Neil Haddon's solo exhibition 'Stranded' is filled with anti-portraits of lone beings in uncertain and abstracted space. The blacked-out silhouettes that appear throughout this body of paintings are larger than life-size, and their familiar poses might have been taken directly from snapshots or shadows, yet they lack identifying particularity. While Haddon's choice of both subject matter and materials – household enamel paint on aluminium – are characteristically mundane, the effect of their combination is calculated and disquieting. Shadows scorched against voids of unnaturally bright orange, pink and yellow evoke post-apocalyptic and even sci-fi scenarios.
'Abominable' is an image of endurance against unseen physical and/or psychological forces. A hunched man, depicted from knees up, shines ominously in gloss black. His posture is that of someone caught in action, his left arm hangs out from his body as though he is shifting weight and there is something confrontational and defiant about this stance. He is a monster – miserable, rejected, pathetic, possibly angry and dangerous. Before him stretches an ambiguous landscape, a patchy and vaguely grid-like texture of matt black worn away to reveal patches of pale yellow that can be imagined as forest, city or crowd.
Haddon constantly manipulates light across his surfaces through the juxtaposition of matt and high-gloss finish paint. For example, the technique of positioning matt black over gloss black (and vice versa) that is repeated throughout this body of work visually flips positive and negative space as the layers compete for primacy. Yet simultaneously, from other angles it is impossible to perceive a distinction between them. In this way layers of texture and imagery reveal and conceal themselves in paintings such as 'Young Man', where the pseudo-military silhouette of a male in hat and jacket sits behind a veil of cloud-like forms in dark glossy green. This topmost layer of the painting operates like camouflage print, interrupting form and outline so that the figure is obscured.

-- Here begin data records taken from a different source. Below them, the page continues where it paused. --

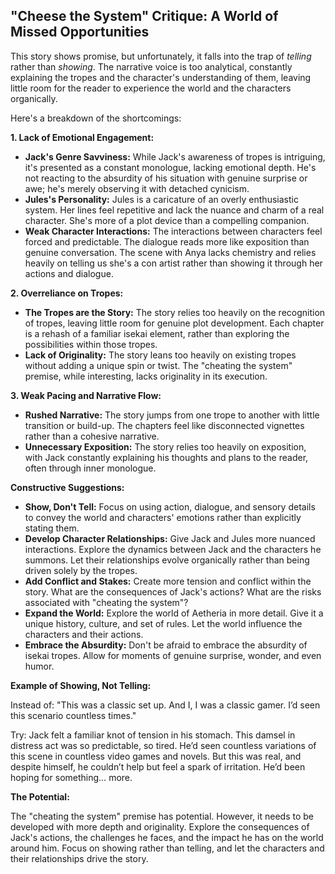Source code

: ##  "Cheese the System" Critique:  A World of Missed Opportunities

This story shows promise, but unfortunately, it falls into the trap of *telling* rather than *showing*.  The narrative voice is too analytical,  constantly explaining the tropes and the character's understanding of them, leaving little room for the reader to experience the world and the characters organically. 

Here's a breakdown of the shortcomings:

**1. Lack of Emotional Engagement:**

* **Jack's Genre Savviness:** While Jack's awareness of tropes is intriguing, it's presented as a constant monologue, lacking emotional depth.  He's not reacting to the absurdity of his situation with genuine surprise or awe; he's merely observing it with detached cynicism.
* **Jules's Personality:** Jules is a caricature of an overly enthusiastic system. Her lines feel repetitive and lack the nuance and charm of a real character. She's more of a plot device than a compelling companion.
* **Weak Character Interactions:** The interactions between characters feel forced and predictable.  The dialogue reads more like exposition than genuine conversation.  The scene with Anya lacks chemistry and relies heavily on telling us she's a con artist rather than showing it through her actions and dialogue.

**2. Overreliance on Tropes:**

* **The Tropes are the Story:**  The story relies too heavily on the recognition of tropes, leaving little room for genuine plot development. Each chapter is a rehash of a familiar isekai element, rather than exploring the possibilities within those tropes.
* **Lack of Originality:** The story leans too heavily on existing tropes without adding a unique spin or twist.  The "cheating the system" premise, while interesting, lacks originality in its execution.

**3.  Weak Pacing and Narrative Flow:**

* **Rushed Narrative:** The story jumps from one trope to another with little transition or build-up. The chapters feel like disconnected vignettes rather than a cohesive narrative.
* **Unnecessary Exposition:** The story relies too heavily on exposition, with Jack constantly explaining his thoughts and plans to the reader, often through inner monologue.

**Constructive Suggestions:**

* **Show, Don't Tell:**  Focus on using action, dialogue, and sensory details to convey the world and characters' emotions rather than explicitly stating them. 
* **Develop Character Relationships:** Give Jack and Jules more nuanced interactions. Explore the dynamics between Jack and the characters he summons.  Let their relationships evolve organically rather than being driven solely by the tropes.
* **Add Conflict and Stakes:** Create more tension and conflict within the story.  What are the consequences of Jack's actions?  What are the risks associated with "cheating the system"? 
* **Expand the World:**  Explore the world of Aetheria in more detail. Give it a unique history, culture, and set of rules. Let the world influence the characters and their actions. 
* **Embrace the Absurdity:**  Don't be afraid to embrace the absurdity of isekai tropes.  Allow for moments of genuine surprise, wonder, and even humor.

**Example of Showing, Not Telling:**

Instead of: "This was a classic set up. And I, I was a classic gamer. I’d seen this scenario countless times."

Try: Jack felt a familiar knot of tension in his stomach. This damsel in distress act was so predictable, so tired.  He’d seen countless variations of this scene in countless video games and novels.  But this was real, and despite himself, he couldn’t help but feel a spark of irritation. He’d been hoping for something…  more. 

**The Potential:**

The "cheating the system" premise has potential.  However, it needs to be developed with more depth and originality.  Explore the consequences of Jack's actions, the challenges he faces, and the impact he has on the world around him.  Focus on showing rather than telling, and let the characters and their relationships drive the story. 
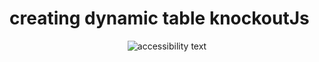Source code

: # creating dynamic table knockoutJs


<p align="center">
  <img src="https://github.com/amariwan/creating-dynamic-table-knockout/blob/master/img/Screenshot.png"  alt="accessibility text">
</p>
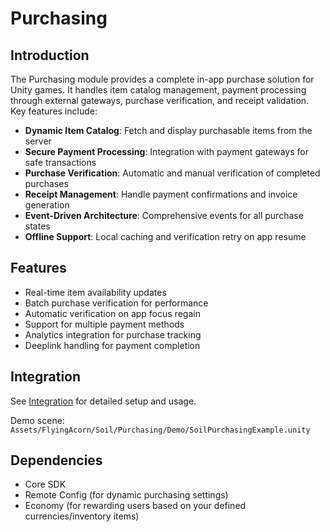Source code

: # Purchasing

## Introduction

The Purchasing module provides a complete in-app purchase solution for Unity games. It handles item catalog management, payment processing through external gateways, purchase verification, and receipt validation. Key features include:

- **Dynamic Item Catalog**: Fetch and display purchasable items from the server
- **Secure Payment Processing**: Integration with payment gateways for safe transactions
- **Purchase Verification**: Automatic and manual verification of completed purchases
- **Receipt Management**: Handle payment confirmations and invoice generation
- **Event-Driven Architecture**: Comprehensive events for all purchase states
- **Offline Support**: Local caching and verification retry on app resume

## Features

- Real-time item availability updates
- Batch purchase verification for performance
- Automatic verification on app focus regain
- Support for multiple payment methods
- Analytics integration for purchase tracking
- Deeplink handling for payment completion

## Integration

See [Integration](Integration.md) for detailed setup and usage.

Demo scene: `Assets/FlyingAcorn/Soil/Purchasing/Demo/SoilPurchasingExample.unity`

## Dependencies

- Core SDK
- Remote Config (for dynamic purchasing settings)
- Economy (for rewarding users based on your defined currencies/inventory items)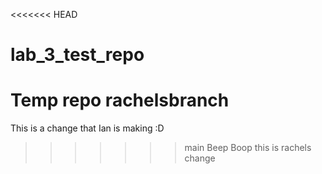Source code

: <<<<<<< HEAD
# lab_3_test_repo
Temp repo
rachelsbranch
=======
This is a change that Ian is making :D
>>>>>>> main
Beep Boop this is rachels change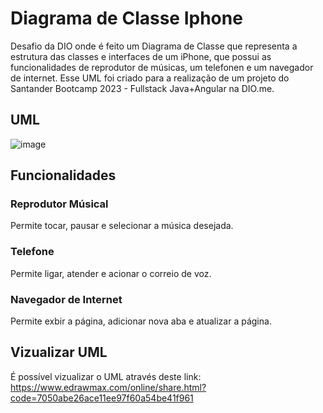 # Diagrama de Classe Iphone
Desafio da DIO onde é feito um Diagrama de Classe que representa a estrutura das classes e interfaces de um iPhone, que possui as funcionalidades de reprodutor de músicas, um telefonen e um navegador de internet. Esse UML foi criado para a realização de um projeto do Santander Bootcamp 2023 - Fullstack Java+Angular na DIO.me. 

## UML
![image](https://github.com/carladfb/diagrama-classe-iphone/assets/107011235/d4e6f55c-154e-4658-a950-256cafd1e5cf)

## Funcionalidades
### Reprodutor Músical 
Permite tocar, pausar e selecionar a música desejada.

### Telefone
Permite ligar, atender e acionar o correio de voz.

### Navegador de Internet
Permite exbir a página, adicionar nova aba e atualizar a página.

## Vizualizar UML
É possível vizualizar o UML através deste link: https://www.edrawmax.com/online/share.html?code=7050abe26ace11ee97f60a54be41f961
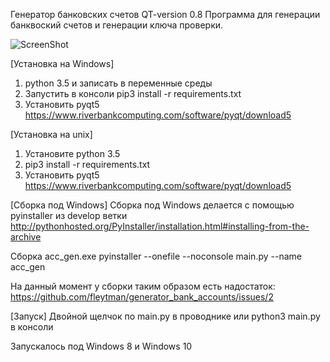 Генератор банковских счетов QT-version 0.8
Программа для генерации банквоский счетов и генерации ключа проверки.

![ScreenShot](http://savepic.org/8338740.png)

[Установка на Windows]
1) python 3.5 и записать в переменные среды
2) Запустить в консоли pip3 install -r requirements.txt
3) Установить pyqt5 https://www.riverbankcomputing.com/software/pyqt/download5

[Установка на unix]
1) Установите python 3.5
2) pip3 install -r requirements.txt
3) Установить pyqt5 https://www.riverbankcomputing.com/software/pyqt/download5

[Сборка под Windows]
Сборка под Windows делается с помощью pyinstaller из develop ветки http://pythonhosted.org/PyInstaller/installation.html#installing-from-the-archive

Сборка acc_gen.exe
pyinstaller --onefile --noconsole main.py --name acc_gen

На данный момент у сборки таким образом есть надостаток: https://github.com/fleytman/generator_bank_accounts/issues/2

[Запуск]
Двойной щелчок по main.py в проводнике или
python3 main.py в консоли

Запускалось под Windows 8 и Windows 10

Though Haddon's palate is dominated by black, a limited range of garish colours accentuates these works. His combinations of tones - cream, eggshell blue and brown for example – banded in concentric rings to create globular forms over a number of the silhouettes possess 1970s associations. There is a resonance with the genre of psychedelic art here, and many of Haddon's scenes can certainly be interpreted as depictions of altered states of reality.
'Vestigial (40)', one of the show's larger works at 180cm by 160cm, depicts a full frontal male silhouette leaning back, arms by his side, legs apart, his head exploding into an inkblot-like blob. Orange, cream and yellow florets bloom behind his neck and shoulders like wings, or an Art Nouveau inspired vision of his aura. This could be someone on a dance floor, utterly absorbed in their headspace and sensations, frozen in the strobe light. The background is a distressed dark surface through which warm spots of light glow and, as with all these paintings, the lack of context and the stylisation of central subject manifests a sense of isolation, dislocation or at very least, introversion.
The figure has not featured highly in Haddon's practice to date yet all but one painting in 'Stranded' centres on a human protagonist. However, distortion and stylisation dehumanise these subjects, which are completely resistant to interrogation and therefore empathy. Nevertheless, despite the coolness of Haddon's aesthetic this work is an affective exploration of a subjective and inherently experiential phenomenon. The exhibition notes discuss 'purblindness', the partial loss of vision that results from moving from a space of low light into one of excessive light. These paintings are suspended, like remnant after-images burned onto the retina, in a transient zone of perception characterised by a lack of information. Like waiting for your eyes to adjust to the dark, experiencing these luscious paintings is to be stranded on the brink of realisation.